:: Provided passage ::
☆ ☆ ☆ ☆

Up to 11 times 6Gb/s, am I doing this right? That would be over 60Gb/s.

Definitely need a new storage standard for this tech. With each SATA standard doubling in speed, we are looking SATA7. Why would we even bother doubling transfer rates for SATA4, SATA5, and SATA6? Even with SATA Express you would need 8 lanes to achieve 60Gb/s.

Guest said:

No, you're not doing it right.

Write performance is just 46Mb/s, which is 11x the speed of conventional SSD hard drives.

One thing is theoretical transfer speed and other thing is real write speed...

cliffordcooley cliffordcooley, TechSpot Paladin, said:

Write performance is just 46Mb/s, which is 11x the speed of conventional SSD hard drives.

I know I don't want any of your SSD's, 46 megabits or 46 megabytes is slow for an SSD. SATA 3.0 (6Gb/s) would translate closer to 600MB/s (megabytes). A standard HDD could transfer 100MB/s.

ElShotte ElShotte said:

A damn good HDD could transfer 100 megabytes a second, most of them get only 70-80. But yeah, your math seems correct. Today's fastest SSDs have Maximum R/W speeds of let's call it, 550 megabytes p/s, that times 11 would be roughly 5.9 gigabytes a second, which is in fact 47.26 gigabits per second.....

ElShotte ElShotte said:

The reason I wrote out megabytes, gigabytes and gigabits is because a lot of people get them all confused.

1 GB (Gigabyte) = 8 Gb (Gigabits). 1 GB = 1024 megabytes. If I'm not mistaken, GB are used when measuring size, and Gb are used when measuring bandwidth.

ElShotte ElShotte said:

There's no edit button on replies? Really?

Guest said:

You can edit your post by looking for it in the forum.

Guest said:

You can edit by going here:

[link]

ElShotte ElShotte said:

Ok sweet. No "Delete" button though, so no point in consolidating all my replies into 1 if I can't delete it anyway.

Guest said:

Someone said bigabites are used for size and bigabits are used for speed. Can you also use gigabytes per second or gigabits per second. Is ether still valid. Also the same is true for size you can have gigabits or gigabytes. hehehe confused yet.

Guest said:

Technically if you are using base 2 (e.g. 1024), then it's Gib, GiB... Gb and GB are base 10.

Jibberish18 said:

That chart is AWESOME.

Guest said:

Now, didn't they make some similar claims about SSDs long before they arrived on the scene? I recall something about ten to twenty year lifespans. As we've discovered, that was bull. I kinda expect this to go the same way. If we're LUCKY we might start seeing five years warranties.

☆ ☆ ☆ ☆

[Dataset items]
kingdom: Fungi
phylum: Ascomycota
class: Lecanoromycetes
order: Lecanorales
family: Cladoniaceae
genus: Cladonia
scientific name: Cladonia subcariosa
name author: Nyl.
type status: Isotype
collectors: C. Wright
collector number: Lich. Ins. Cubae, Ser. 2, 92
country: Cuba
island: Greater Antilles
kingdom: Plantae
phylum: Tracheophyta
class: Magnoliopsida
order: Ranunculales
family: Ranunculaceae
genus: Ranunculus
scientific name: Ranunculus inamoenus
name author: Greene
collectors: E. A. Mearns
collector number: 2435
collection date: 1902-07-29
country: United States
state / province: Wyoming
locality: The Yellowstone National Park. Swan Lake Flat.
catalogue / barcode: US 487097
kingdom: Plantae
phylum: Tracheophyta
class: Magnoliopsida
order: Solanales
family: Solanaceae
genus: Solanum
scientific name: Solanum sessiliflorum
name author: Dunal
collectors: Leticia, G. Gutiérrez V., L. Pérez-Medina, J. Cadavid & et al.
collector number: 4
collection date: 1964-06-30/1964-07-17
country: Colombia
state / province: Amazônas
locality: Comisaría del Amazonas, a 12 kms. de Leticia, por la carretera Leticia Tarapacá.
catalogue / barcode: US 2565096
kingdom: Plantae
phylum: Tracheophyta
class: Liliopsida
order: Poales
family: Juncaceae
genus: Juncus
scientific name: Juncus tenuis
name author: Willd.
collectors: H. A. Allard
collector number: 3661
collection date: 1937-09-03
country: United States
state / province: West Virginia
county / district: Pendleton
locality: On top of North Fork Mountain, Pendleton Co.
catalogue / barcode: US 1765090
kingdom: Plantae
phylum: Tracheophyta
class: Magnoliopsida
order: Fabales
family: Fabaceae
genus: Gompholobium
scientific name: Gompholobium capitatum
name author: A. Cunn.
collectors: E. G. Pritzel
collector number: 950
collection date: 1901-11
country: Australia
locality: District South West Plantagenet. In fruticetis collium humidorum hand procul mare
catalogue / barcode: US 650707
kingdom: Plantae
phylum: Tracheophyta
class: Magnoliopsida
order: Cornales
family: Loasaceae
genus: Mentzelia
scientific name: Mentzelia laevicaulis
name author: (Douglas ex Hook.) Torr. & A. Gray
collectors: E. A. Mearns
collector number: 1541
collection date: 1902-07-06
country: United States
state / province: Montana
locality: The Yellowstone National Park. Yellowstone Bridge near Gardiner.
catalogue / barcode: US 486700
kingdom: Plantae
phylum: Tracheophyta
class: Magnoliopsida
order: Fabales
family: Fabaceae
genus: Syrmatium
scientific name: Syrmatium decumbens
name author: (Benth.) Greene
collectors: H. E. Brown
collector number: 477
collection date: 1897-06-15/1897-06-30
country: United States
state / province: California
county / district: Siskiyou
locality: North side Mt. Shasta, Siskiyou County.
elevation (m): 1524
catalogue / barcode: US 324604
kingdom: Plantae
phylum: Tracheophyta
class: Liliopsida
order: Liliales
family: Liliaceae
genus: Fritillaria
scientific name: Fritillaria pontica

☆ ☆ ☆ ☆

:: Brief A ::
In the forum thread about SSD speeds, what speed in megabytes would SATA 3.0 (6Gb/s) translate closer to?
:: Brief B ::
For each statement, say whether it agrees with the forum thread about SSD speeds, and quote the words from the thread that decide it: (i) Most HDDs transfer only 70-80 megabytes a second. (ii) Replies in the thread have a "Delete" button. (iii) Gb and GB are base 2.
:: Brief C ::
Pick up the forum thread about SSD speeds after its last post and write the next reply in the discussion.
These dataset items were drawn from a separate source.

:: Reply A ::
Closer to 600MB/s (megabytes).

:: Reply B ::
(i) Yes: "A damn good HDD could transfer 100 megabytes a second, most of them get only 70-80."
(ii) No: "No "Delete" button though"
(iii) No: "Gb and GB are base 10."

:: Reply C ::
If this new tech will actually have a 20 year warranty, then I'll be first in line.

Guest said:

I wonder what primary school is this "research" from. "MRU" Algorithm, my God! This revolutionary approach was called "smartdrive" in DOS some 25 years ago, and now is an integral part of any operating system, it's called "disk caching".

Guest said:

Per module, and there are several.

Guest said:

Not quite.

6Gb/s is the potential transfer speed of the Data Bus, not the read/write speed of the drive. Most SSDs struggle to utilize the 3Gb/s offered by SATA II. 3Gb/s is GigaBits, not GigaBytes (though we may all wish it was bytes instead of bits). There are 8 Bits in a Byte, so 3Gb/s is actually a data transfer rate around 384 MegaBytes a second (going by pure theoretical limits and math - the rate in reality is usually lower due to system bottle necks). Up to 11x faster would be around 33 GigaBits a second. Again, by pure theoretical work, and that is just the speed the bus would be able to produce (bottle necks and all) in order to make full use of the drive speed - the actual Bus it would be one would probably be operating at a minimum of 48Gb/s (going by the observance that Moore's Law also applies to data bus speed growths, doubling each generation, with each generation being about two years apart)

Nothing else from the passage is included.